Na vida e na carreira de Chomsky, o judaísmo desempenhou um importante papel. Seu pai era um notável conhecedor do idioma hebraico e alguns dos primeiros estudos lingüísticos que realizou - os estudos que o tornaram famoso - giravam, exatamente, em torno da estrutura do hebraico. A lingüística, por outro lado, introduziu-o ao socialismo: seu professor e mentor, na Universidade de Pensilvânia, Zellig Harris, era conhecido pelas idéias esquerdistas e influenciou consideravelmente o jovem Noam. Que não renega suas origens judaicas. Ao contrário, fala delas com muita emoção, como podemos constatar nas (raras) conversas informais que pôde manter aqui em Porto Alegre, no intervalo de sua sobrecarregada agenda. Quis saber da comunidade judaica no Estado e interessou-se muito pelo projeto de colonização agrícola que trouxe os judeus - da mesma região de seu país - para o interior do Rio Grande do Sul.

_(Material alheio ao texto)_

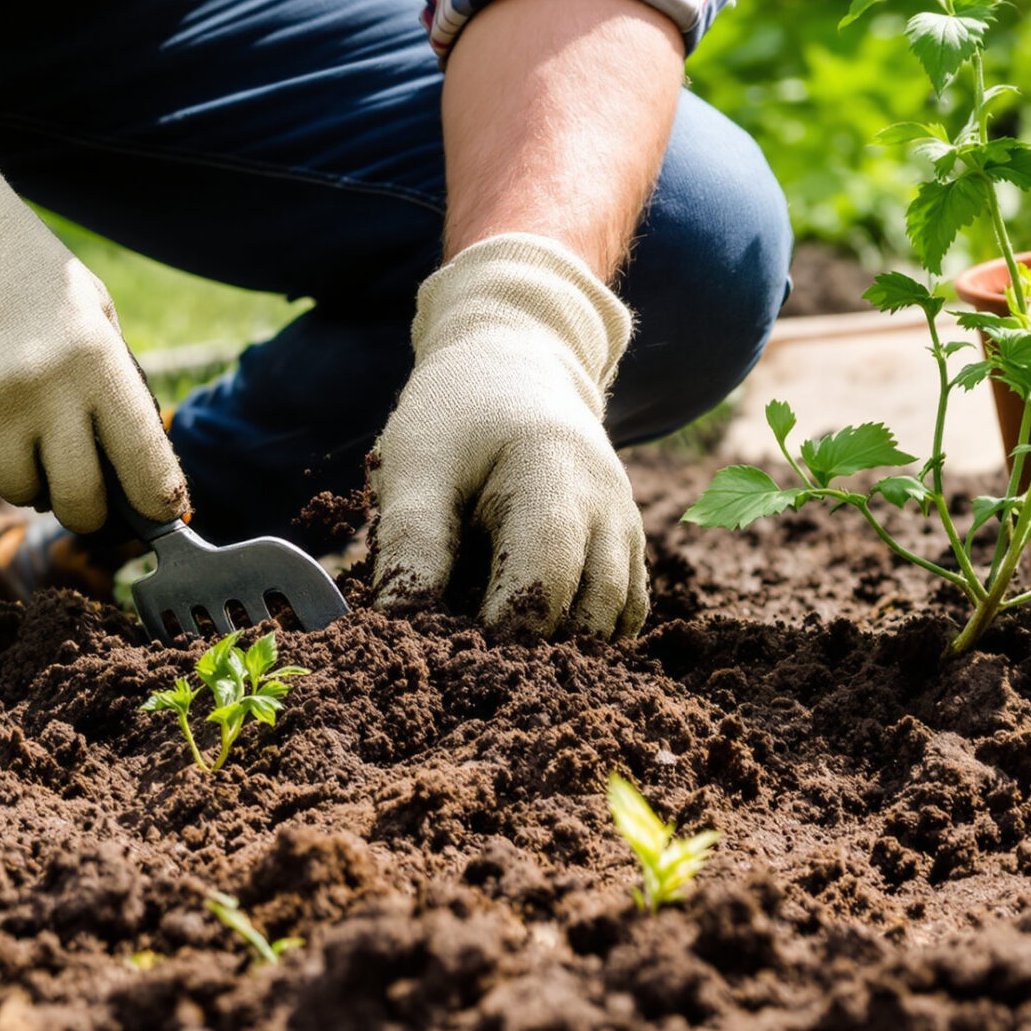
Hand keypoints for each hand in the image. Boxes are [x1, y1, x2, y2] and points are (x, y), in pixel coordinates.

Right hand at [0, 104, 185, 532]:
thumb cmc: (23, 272)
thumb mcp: (92, 311)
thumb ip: (116, 385)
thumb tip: (137, 472)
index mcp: (95, 362)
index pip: (144, 464)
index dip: (158, 502)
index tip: (162, 515)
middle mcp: (41, 394)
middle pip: (77, 502)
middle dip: (84, 509)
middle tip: (80, 494)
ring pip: (13, 490)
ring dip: (19, 470)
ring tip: (10, 415)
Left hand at [371, 233, 646, 638]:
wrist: (515, 362)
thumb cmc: (455, 414)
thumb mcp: (415, 465)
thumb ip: (411, 543)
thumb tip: (403, 627)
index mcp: (553, 479)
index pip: (540, 588)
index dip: (499, 636)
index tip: (451, 657)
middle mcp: (608, 507)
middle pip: (588, 614)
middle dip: (535, 652)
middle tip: (474, 669)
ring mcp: (626, 525)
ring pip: (615, 620)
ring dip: (565, 650)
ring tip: (503, 659)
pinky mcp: (628, 541)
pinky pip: (625, 609)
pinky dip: (587, 635)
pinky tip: (538, 641)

Essa emoção, porém, não chega a contagiar o Chomsky intelectual. O que caracteriza o seu discurso é, antes de qualquer coisa, a coerência implacável. Como o Amós bíblico, ele denuncia as injustiças do capitalismo e os erros da política externa dos Estados Unidos. Pelo que paga um preço. Muitas vezes tem sido boicotado. Quando o dono de uma empresa editorial soube que um de seus editores havia publicado um livro de Chomsky, mandou recolher e destruir todos os exemplares. O The New York Times não aceita seus artigos - nem mesmo suas cartas. Chomsky é considerado um radical e a sua linguagem é a de um radical. No livro "11 de Setembro", que vem de ser lançado no Brasil pela Bertrand, fala nos "assassinatos políticos cometidos por Israel contra os palestinos", o que é no mínimo uma pesada generalização. Israel é um país onde vivem milhões de pessoas, muitas das quais são tão contra guerra como Chomsky. Recentemente, militares se recusaram a desenvolver ações armadas nos territórios palestinos.
A generalização é própria da retórica radical, para o qual só existem os extremos. Mas já estava presente nas palavras dos profetas, nos textos de Marx e nos discursos inflamados dos líderes comunistas judeus. Ou seja: Noam Chomsky é parte, sim, de uma tradição. Uma tradição da qual podemosdiscordar, mas não podemos deixar de admirar.